Next Thurgood Marshall

President Should Nominate Next Thurgood Marshall—Ernest Canning

Should the president opt for political expediency by nominating someone whom he knows would please the Republican majority in the Senate? I think not.

The circumstance calls to mind the 1991 remarks made by the late Sen. Edward “Ted” Kennedy (D-MA). The occasion was a contentious Clarence Thomas Senate Judiciary Committee Confirmation Hearing. Kennedy likened the Thomas confirmation to a game of “Russian roulette.”

He explained:

If we confirm a nominee who has not demonstrated a commitment to core constitutional values, we jeopardize our rights as individuals and the future of our nation. We cannot undo such a mistake at the next election or even in the next generation.

Obama should follow the same advice Sen. Bernie Sanders has given to the American electorate. “Think big!” He should settle for nothing less than a legal giant — for the next Thurgood Marshall.

Roberts’s Lament

Chief Justice John Roberts expressed concern that a partisan confirmation process would damage the Court’s image for impartiality.
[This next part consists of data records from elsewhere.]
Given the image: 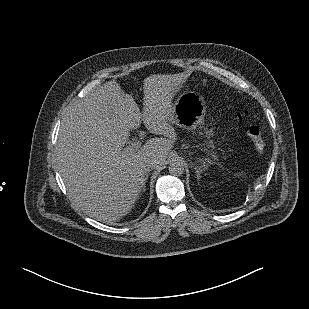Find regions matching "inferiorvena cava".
<instances>
[{"instance_id":"inferior-vena-cava-1","label":"inferior vena cava","mask_w":309,"mask_h":309,"mask_svg":"<svg viewBox=\"0 0 309 309\" xmlns=\"http://www.w3.org/2000/svg\"><path fill=\"white\" fill-rule=\"evenodd\" d=\"M156 167H158V165L150 163L145 167V171L149 172L151 169L156 168Z\"/></svg>"}]
</instances>
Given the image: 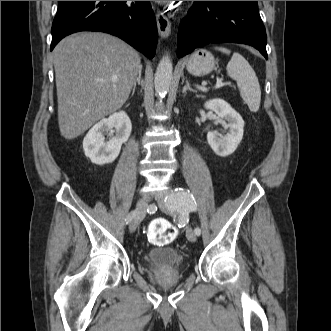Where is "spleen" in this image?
Here are the masks:
<instances>
[{
	"label": "spleen",
	"instance_id": "1",
	"mask_svg": "<svg viewBox=\"0 0 331 331\" xmlns=\"http://www.w3.org/2000/svg\"><path fill=\"white\" fill-rule=\"evenodd\" d=\"M217 50L230 54V50L216 47ZM227 74L236 80L240 95L252 112H257L261 102V89L258 78L248 61L238 52H234L227 67Z\"/></svg>",
	"mask_w": 331,
	"mask_h": 331
}]
</instances>
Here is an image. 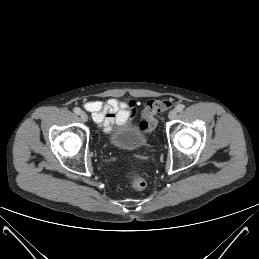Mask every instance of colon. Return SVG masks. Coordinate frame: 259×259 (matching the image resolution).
<instances>
[{
	"label": "colon",
	"mask_w": 259,
	"mask_h": 259,
	"mask_svg": "<svg viewBox=\"0 0 259 259\" xmlns=\"http://www.w3.org/2000/svg\"><path fill=\"white\" fill-rule=\"evenodd\" d=\"M172 105L173 103L170 99H153L148 101L142 113L143 119L140 122V129L144 133H151L157 125L156 115L169 109ZM126 179L135 190H143L146 186L145 180L132 171L126 173Z\"/></svg>",
	"instance_id": "colon-1"
}]
</instances>
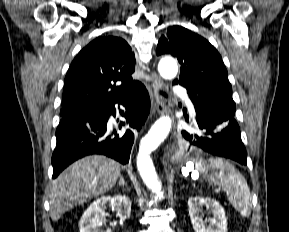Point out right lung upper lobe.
<instances>
[{
  "label": "right lung upper lobe",
  "instance_id": "1",
  "mask_svg": "<svg viewBox=\"0 0 289 232\" xmlns=\"http://www.w3.org/2000/svg\"><path fill=\"white\" fill-rule=\"evenodd\" d=\"M135 56L119 37L101 36L75 57L65 77L61 111L85 110L128 98L141 85L132 79Z\"/></svg>",
  "mask_w": 289,
  "mask_h": 232
}]
</instances>
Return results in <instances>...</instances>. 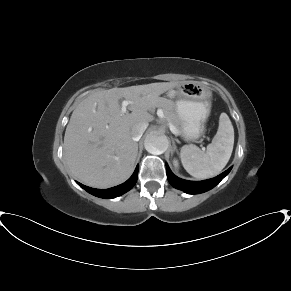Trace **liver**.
I'll return each instance as SVG.
<instances>
[{"label": "liver", "mask_w": 291, "mask_h": 291, "mask_svg": "<svg viewBox=\"0 0 291 291\" xmlns=\"http://www.w3.org/2000/svg\"><path fill=\"white\" fill-rule=\"evenodd\" d=\"M176 82L96 91L73 111L64 136V157L74 177L96 188L126 181L133 172L138 144L131 129L153 120L149 111ZM132 101L121 113L120 99Z\"/></svg>", "instance_id": "liver-1"}]
</instances>
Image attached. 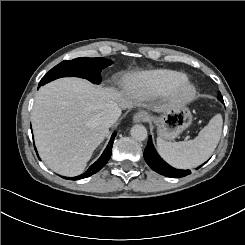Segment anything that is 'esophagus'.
I'll use <instances>...</instances> for the list:
<instances>
[{
	"label": "esophagus",
	"mask_w": 245,
	"mask_h": 245,
	"mask_svg": "<svg viewBox=\"0 0 245 245\" xmlns=\"http://www.w3.org/2000/svg\"><path fill=\"white\" fill-rule=\"evenodd\" d=\"M149 117L150 115L147 112L139 111L134 115L133 121L135 123L147 122L149 120Z\"/></svg>",
	"instance_id": "obj_1"
}]
</instances>
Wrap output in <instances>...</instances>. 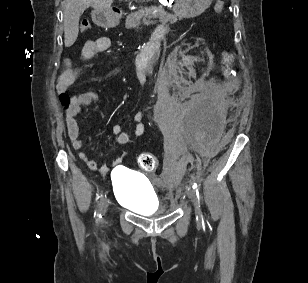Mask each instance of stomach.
<instances>
[{
	"mask_svg": "<svg viewBox=\"0 0 308 283\" xmlns=\"http://www.w3.org/2000/svg\"><path fill=\"white\" fill-rule=\"evenodd\" d=\"M212 3V0H175L174 13L181 18H193L201 15ZM95 21L101 26L114 27L118 19L112 15L98 11Z\"/></svg>",
	"mask_w": 308,
	"mask_h": 283,
	"instance_id": "stomach-1",
	"label": "stomach"
}]
</instances>
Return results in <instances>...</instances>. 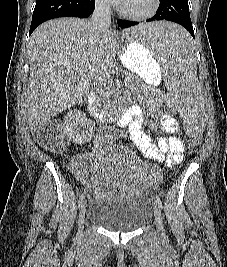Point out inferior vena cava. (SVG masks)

Sorry, Mr. Chief Justice, but it’s a bit late for that.

The death of the ethically challenged Justice Antonin Scalia brought with it an end to an horrendous era. It has entailed the reign of what Law Professor Cass Sunstein described as the “radicals in robes.”

An extraordinarily partisan 5-4 majority forever tarnished the Court’s image for impartiality when it staged a “judicial coup.” Bush v. Gore wasa case that, according to the renowned constitutional scholar Erwin Chemerinsky, should have been summarily dismissed. The case, he wrote, was not justiciable because

  • George W. Bush lacked standing,
  • the case was not ripe for review, and
  • the case involved a political question.

The partisan five displaced the people’s right to “elect” a president with the Court’s right to “select” a president. And thousands who served in the ensuing illegal war of aggression in Iraq paid the ultimate price for the Court’s usurpation of power.

The reign of the radical right-wing majority did not arise by accident. It was the product of a GOP-led “counter-revolution” in law. Four of the right-wing five — Justices Roberts, Alito, Scalia and Thomas — had ties to the Robert Bork-founded, Koch-funded Federalist Society.

For those too young to remember, Robert Bork first became a household name during an event known as “the Saturday Night Massacre.”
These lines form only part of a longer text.